Seeking assault prevention progress
The work often seems like a long, slow slog, Dr. Lopez admitted, without much change. This was evident in a recent paper she and Dr. Koss wrote analyzing a 30-year national sample of rape or rape attempts on college campuses. It showed 1-in-3 female students in 2015 (versus 1-in-4 in 1985) reporting incidents, with those associated with alcohol or drug use higher by half (75% vs. 50%).
“Unfortunately, what we saw is rates actually got worse. Still, I’ve seen progress in awareness and prevention programs. It’s slow and it’s frustrating. But we’re starting to see more interest in public policy and funding to support campus sexual assault prevention,” she said.
For instance, the new Violence Against Women Act requires colleges to complete a regular campus climate survey to measure sexual assaults over time and publish results publicly.
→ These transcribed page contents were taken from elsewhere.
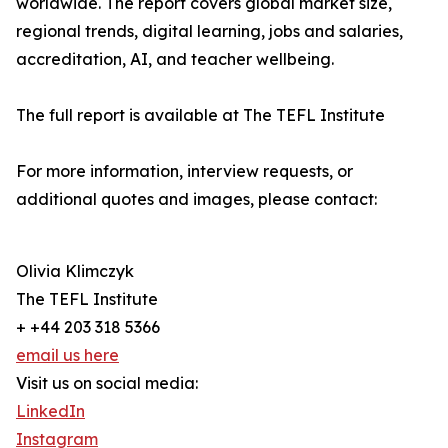
worldwide. The report covers global market size,
regional trends, digital learning, jobs and salaries,
accreditation, AI, and teacher wellbeing.
The full report is available at The TEFL Institute
For more information, interview requests, or
additional quotes and images, please contact:
Olivia Klimczyk
The TEFL Institute
+ +44 203 318 5366
email us here
Visit us on social media:
LinkedIn
Instagram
Institutions can’t hide that information or downplay that sexual assault is still a huge issue on college campuses, she added.
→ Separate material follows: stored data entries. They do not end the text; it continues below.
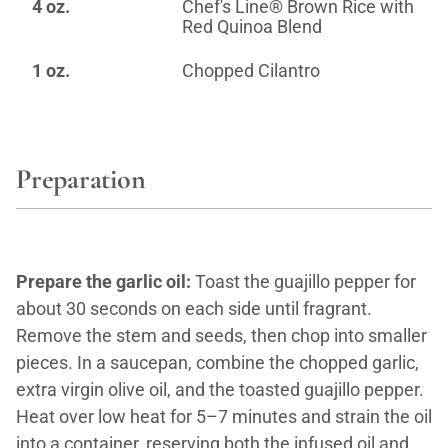
4 oz.
Chef's Line® Brown Rice with
Red Quinoa Blend
1 oz.
Chopped Cilantro
Preparation
Prepare the garlic oil:
Toast the guajillo pepper for
about 30 seconds on each side until fragrant.
Remove the stem and seeds, then chop into smaller
pieces. In a saucepan, combine the chopped garlic,
extra virgin olive oil, and the toasted guajillo pepper.
Heat over low heat for 5–7 minutes and strain the oil
into a container, reserving both the infused oil and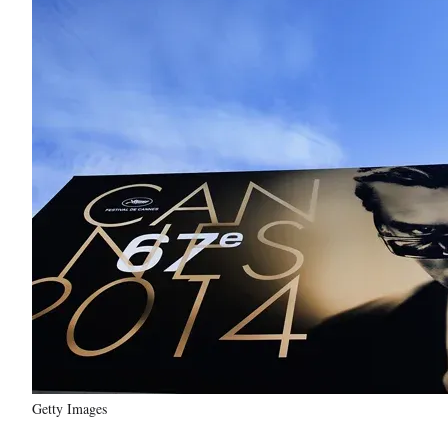
Getty Images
Teach respect, awareness earlier
While greater dialogue may prompt public policy changes that mandate institutions to do better, Dr. Lopez said progress on reducing gender violence and sexual assault at the root of the problem requires an earlier start to make people more aware and respectful of each other, and to establish a new ethic for healthy boundaries and mutual consent for physical contact. “Sexual assault doesn’t appear out of nowhere when someone steps foot on a college campus,” she stressed.
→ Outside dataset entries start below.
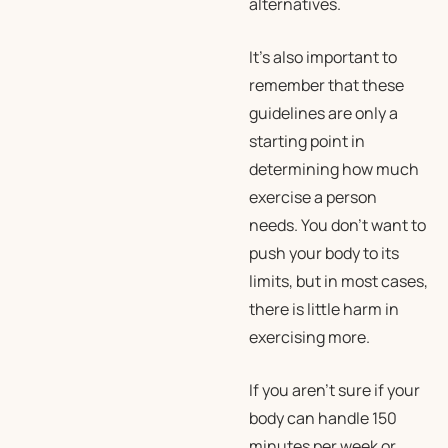
alternatives.
It’s also important to
remember that these
guidelines are only a
starting point in
determining how much
exercise a person
needs. You don’t want to
push your body to its
limits, but in most cases,
there is little harm in
exercising more.
If you aren’t sure if your
body can handle 150
minutes per week or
“I’ve seen progress in awareness and prevention programs. It’s slow and it’s frustrating. But we’re starting to see more interest in public policy and funding to support campus sexual assault prevention.”Elise Lopez, DrPH, MPH
Starting earlier in prevention has to go beyond “good touch, bad touch” programs, she said, pointing to Our Whole Lives, or OWL, and Coaching Boys into Men sexuality and healthy relationships curricula for middle schoolers as excellent examples. A Call to Men, who’s co-founder Tony Porter has spoken multiple times at UArizona, offers a healthy, respectful manhood training model for college-age students, she said.
“There’s still a lot of work that needs to be done in prevention. How do you do it better? You need to get people talking about the issue. But you also need a tangible willingness on campuses from students and faculty and staff and leadership to do better. Words are not enough. We need action,” Dr. Lopez said.
When asked how she stays positive about her work, she points to feedback she gets from students about the value of what she does and the successes of advancing prevention programs at UArizona.
“Being able to see this tangible progress, even though it takes longer than any of us would want it to, feels good. And students care. They want to help. That’s really what keeps me going,” Dr. Lopez said.
She also wants it to be better for her children, who she hopes will be Wildcats for life like her. “I have a daughter and son, and I care about what happens to them when they get to college,” Dr. Lopez said.